By Michelle
This recipe is really a bit of a template – use whatever vegetables you have in the fridge. Harder vegetables will go in with the first batch of veg for a little longer cooking time and the more delicate vegetables amongst us will go in with the peas and egg at the end.
This is a great recipe for leftover rice and to get rid of any sad sack looking veg in the fridge the day before the grocery shop day.
Again, this is a very adaptable dish so use what you have: grate it,chop it and chuck it all in.
Could work well in school lunch boxes.
Ingredients
Approximately 5 cups cooked rice
6 tbpsns sesame oil
1 small head broccoli, all chopped up
1 large red onion, finely chopped
2 cloves garlic, finely chopped
1 zucchini, finely chopped
2 cups peas
4 eggs, lightly beaten
2 tbspns soy sauce
1 long red chilli (optional), finely chopped
Method
Heat a frying pan with some of the sesame oil (coat the bottom of the pan), when hot, pour in the egg mixture and let it cook. When it looks like an omelette take off the heat and slice up into ribbons or just chop it all up – up to you.
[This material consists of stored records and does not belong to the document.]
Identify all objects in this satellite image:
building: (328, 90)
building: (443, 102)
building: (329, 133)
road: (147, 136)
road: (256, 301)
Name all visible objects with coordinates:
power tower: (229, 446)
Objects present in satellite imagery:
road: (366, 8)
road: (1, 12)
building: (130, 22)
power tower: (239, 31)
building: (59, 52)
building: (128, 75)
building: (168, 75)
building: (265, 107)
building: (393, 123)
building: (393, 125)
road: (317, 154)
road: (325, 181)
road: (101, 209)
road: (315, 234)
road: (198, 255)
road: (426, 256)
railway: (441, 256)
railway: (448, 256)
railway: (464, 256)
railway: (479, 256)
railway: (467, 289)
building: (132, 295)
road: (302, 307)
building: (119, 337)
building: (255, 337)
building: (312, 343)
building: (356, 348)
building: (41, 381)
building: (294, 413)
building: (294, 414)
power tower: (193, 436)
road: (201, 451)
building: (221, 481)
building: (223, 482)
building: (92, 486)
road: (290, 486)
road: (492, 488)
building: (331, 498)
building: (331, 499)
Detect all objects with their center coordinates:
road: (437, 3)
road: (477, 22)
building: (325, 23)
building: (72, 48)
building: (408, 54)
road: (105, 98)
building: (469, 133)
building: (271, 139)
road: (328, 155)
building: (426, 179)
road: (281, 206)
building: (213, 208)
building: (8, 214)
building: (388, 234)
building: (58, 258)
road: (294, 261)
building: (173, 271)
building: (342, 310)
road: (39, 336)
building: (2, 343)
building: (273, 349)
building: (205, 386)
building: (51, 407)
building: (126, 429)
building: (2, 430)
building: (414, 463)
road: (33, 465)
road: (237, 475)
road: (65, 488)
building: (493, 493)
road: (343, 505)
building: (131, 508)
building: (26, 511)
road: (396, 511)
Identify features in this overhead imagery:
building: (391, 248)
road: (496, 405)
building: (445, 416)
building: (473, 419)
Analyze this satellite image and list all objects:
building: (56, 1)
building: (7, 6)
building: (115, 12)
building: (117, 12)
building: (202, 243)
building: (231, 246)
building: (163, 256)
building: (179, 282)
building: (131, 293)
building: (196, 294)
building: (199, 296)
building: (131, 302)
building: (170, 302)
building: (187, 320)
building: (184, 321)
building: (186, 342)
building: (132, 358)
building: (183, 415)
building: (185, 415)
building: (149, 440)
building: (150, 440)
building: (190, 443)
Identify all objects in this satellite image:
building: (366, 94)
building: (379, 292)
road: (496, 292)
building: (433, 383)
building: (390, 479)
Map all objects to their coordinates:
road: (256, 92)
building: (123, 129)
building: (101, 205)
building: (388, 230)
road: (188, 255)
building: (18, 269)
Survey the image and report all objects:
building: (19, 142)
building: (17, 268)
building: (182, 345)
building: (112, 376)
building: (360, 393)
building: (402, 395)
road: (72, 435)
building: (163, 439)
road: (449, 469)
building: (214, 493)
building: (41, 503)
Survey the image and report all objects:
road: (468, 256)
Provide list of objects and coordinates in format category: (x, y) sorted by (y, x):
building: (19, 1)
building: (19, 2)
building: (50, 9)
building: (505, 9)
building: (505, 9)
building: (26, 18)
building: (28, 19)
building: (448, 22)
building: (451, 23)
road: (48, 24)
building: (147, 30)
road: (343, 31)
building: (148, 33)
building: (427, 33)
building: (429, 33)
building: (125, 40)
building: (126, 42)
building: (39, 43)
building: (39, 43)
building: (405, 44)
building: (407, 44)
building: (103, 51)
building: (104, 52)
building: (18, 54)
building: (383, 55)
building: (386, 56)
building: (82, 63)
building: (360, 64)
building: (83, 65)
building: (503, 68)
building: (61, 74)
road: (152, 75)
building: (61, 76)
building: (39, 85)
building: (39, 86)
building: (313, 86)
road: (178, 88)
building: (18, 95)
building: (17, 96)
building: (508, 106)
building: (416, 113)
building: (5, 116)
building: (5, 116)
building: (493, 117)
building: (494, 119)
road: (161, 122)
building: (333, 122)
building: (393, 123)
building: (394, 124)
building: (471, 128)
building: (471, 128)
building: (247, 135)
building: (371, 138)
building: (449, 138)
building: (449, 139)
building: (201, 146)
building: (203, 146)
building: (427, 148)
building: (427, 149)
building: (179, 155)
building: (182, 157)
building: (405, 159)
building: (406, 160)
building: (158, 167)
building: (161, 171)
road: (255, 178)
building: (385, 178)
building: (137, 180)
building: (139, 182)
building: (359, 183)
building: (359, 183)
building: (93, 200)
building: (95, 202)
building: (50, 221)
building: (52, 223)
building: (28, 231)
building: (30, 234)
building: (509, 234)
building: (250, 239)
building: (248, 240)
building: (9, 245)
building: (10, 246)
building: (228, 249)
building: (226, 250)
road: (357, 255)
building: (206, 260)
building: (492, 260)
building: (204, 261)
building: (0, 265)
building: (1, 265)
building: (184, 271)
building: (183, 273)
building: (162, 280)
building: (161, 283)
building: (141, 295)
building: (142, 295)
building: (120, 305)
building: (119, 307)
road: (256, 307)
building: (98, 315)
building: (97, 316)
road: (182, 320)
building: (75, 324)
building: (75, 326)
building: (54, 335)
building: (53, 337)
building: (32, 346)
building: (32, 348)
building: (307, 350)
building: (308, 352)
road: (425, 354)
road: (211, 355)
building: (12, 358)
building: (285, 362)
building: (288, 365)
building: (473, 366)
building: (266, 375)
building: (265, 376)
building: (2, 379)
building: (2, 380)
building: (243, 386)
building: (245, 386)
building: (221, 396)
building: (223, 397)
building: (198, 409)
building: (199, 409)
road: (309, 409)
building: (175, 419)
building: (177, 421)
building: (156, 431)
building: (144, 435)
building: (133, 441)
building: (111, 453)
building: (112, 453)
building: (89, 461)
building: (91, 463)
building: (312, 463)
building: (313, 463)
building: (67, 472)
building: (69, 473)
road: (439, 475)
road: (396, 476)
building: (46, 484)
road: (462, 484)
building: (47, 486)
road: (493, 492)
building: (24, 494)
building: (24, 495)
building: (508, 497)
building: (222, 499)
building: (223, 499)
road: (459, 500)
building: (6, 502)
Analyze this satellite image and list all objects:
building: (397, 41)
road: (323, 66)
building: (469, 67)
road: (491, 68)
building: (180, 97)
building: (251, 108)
Give the pan a wipe out and add back to heat with some sesame oil (not all of it) and add the vegetables (not the peas), onion and garlic. Toss them about a bit, increase the heat a little and add the rice, more sesame oil and soy sauce. Cook through for a couple of minutes, keeping the rice mixture on the move and add the egg and the peas. Cook through for one minute longer or until you think the peas are cooked through – again keeping it all on the move – then remove from the heat and serve. You can drizzle some more sesame oil over the top if you love it. This is unreal with some chilli sauce and served as is.
You might like to add some shredded leftover roast chicken or bacon or some other protein to bulk it up a little.